After a while, Four Angies aired on Canal J, a top-rated France kid's TV show. After France had the copyright, "Four Angies, Four Naughty Girls" changed to "KaNiKaZo, Super Angies".

== Plot ==

=== Season 1 ===
The main characters meet at Angel Elementary School where the four girls, Kalamare, Nina, Pui, and Kai-chan all come to school late (mostly due to Nina's uncontrollable dancing to music). Now it is up to the four girls to figure out how to sneak inside the school without being caught by their Principal and being punished for being late to class.

=== Season 2 ===
An evil alien wizard appears at the elementary school, wants to destroy the world. Another teacher is a superhero trying to stop this, so he recruits the Four Angies to help because his power has been damaged.

=== Season 3: The Wonders of the 7 Notes ===
The Four Angies are camping near Grandma-sells-everything shop. They had a nightmare that Angel town flooded then woke up at the north pole where they met Mr. Manut Hima (Snowman in Thai). Additionally, there were seven notes hidden around angel town that went missing in their music box, which must be found in order to calm down Gaia from flooding the world.
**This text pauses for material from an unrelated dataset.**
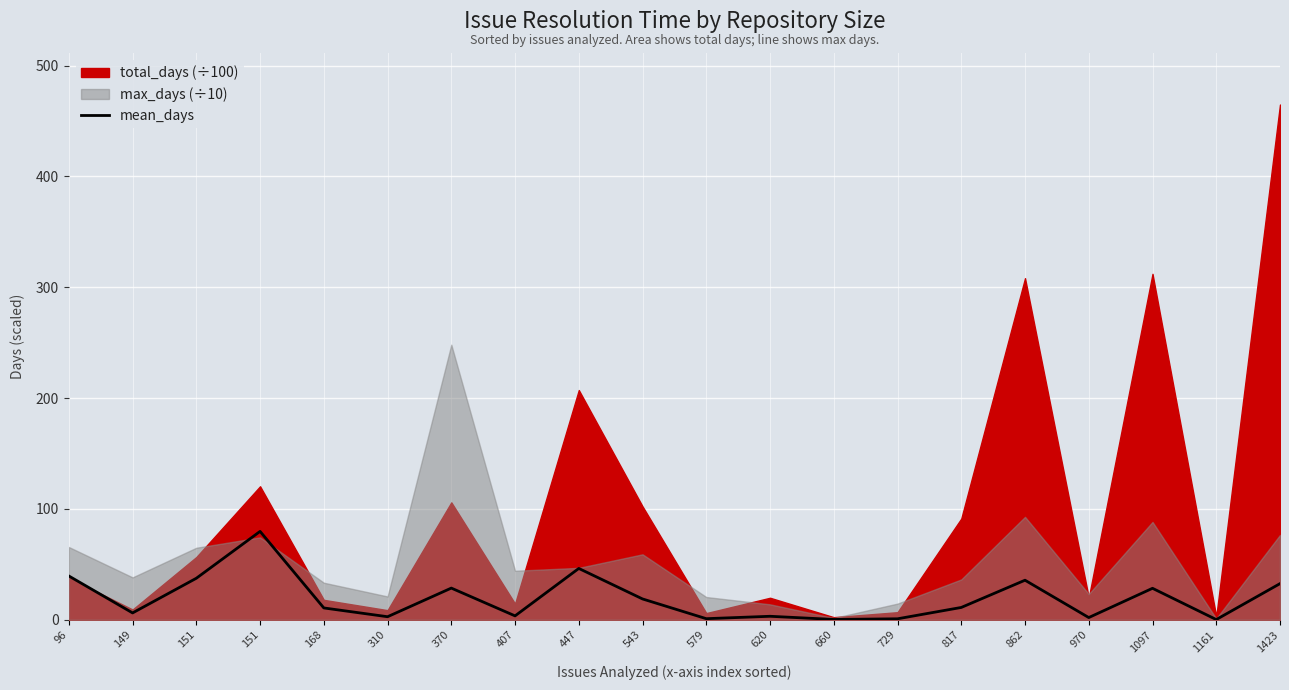

Reading left to right, transcribe all the data shown in this chart.

96=39.6	149=6.2	151=37.5	151=79.8	168=10.7	310=2.8	370=28.6	407=3.6	447=46.4	543=18.8	579=1.1	620=3.2	660=0.4	729=0.9	817=11.2	862=35.8	970=2.1	1097=28.4	1161=0.3	1423=32.7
=== Special season: Explore the wonderful world ===
Only lists when this special season was aired, on November 19, 2010, on channel 3 Thailand. Additionally, the air time was 6:00-6:30 p.m.

== Cast ==
=== Main ===
- Pui: one of the Four Angies, and is named after the host of the program “Pimonwan Hunthongkham”. The animated character has a stingy personality and likes to hoard things in her pocket. She carries around storage bags called "magic bag" which is ready to use for any situation. And also everyone refers she as "The Auntie" because she often slow and mature.
- Kai-Chan: one of the Four Angies and is named after another program host “Mee Suk Chaengmee Suk”. Kai-Chan's personality is neat and very sweet. This character is afraid of teddy bears in season 1. She had mind control called "a heart-melting wink-wink eyes" magical power, where if people stare at her they will be put under a trance and agree with her.
- Nina: one of the Four Angies and is named after a host of the program “Kunndadda Patchimsawat”. The animated character has a personality that is very neat and holds high responsibility. Because of her responsibility, she easily gains the trust of teachers. However, one flaw she had is that she cannot control her dancing whenever she hears music which is "Nina Dance Tornado" magical power.
- Kalamare: one of the Four Angies and is named after one of the hosts “Patcharasri Benchamas”. The personality of Kalamare is harsh and straightforward. She likes to use force and talk very loudly so she has a "surround voice" magical power. She is confident to do morally right things and love her friends.

=== Supporting characters ===
- Captain J: the last man in the Mars that survive from the Wizard Doo Hoo's destruction. After his home was destroyed, he has come to the earth and become a teacher at Angel Primary School under the name "Teacher Jae" to wait for Wizard Doo Hoo and be a superhero for protecting the world.
- X-4: a member of "X-Tra Ordinary 4", a boy group that has 4 members and they are the same age as Four Angies. X-4 is the rival of Four Angies. They like to bully and make trouble.
- Wizard Doo Hoo: an alien that wants to destroy the world but he is intercepted by Captain J and caused his staff fallen into Pui's hands.
- The headmaster: a very strict teacher and also he was a toy-loving person, but he did not want anyone to know his behavior. Therefore, he makes a rule not allow students to bring toys to school because he will not be able to control himself to play the toys.
- Teacher Tim: a kind teacher and is also the homeroom teacher of Four Angies.
- Grandma: the shop owner at "Grandma's shop", everything that customers want are in the shop.
- Little Ice: a child that like to eat ice cream. He is always holding ice cream all the time and he was often bullied by the X-4.

== Release ==
This animation was released on channel 3 in Thailand since 2006 and Canal J in France.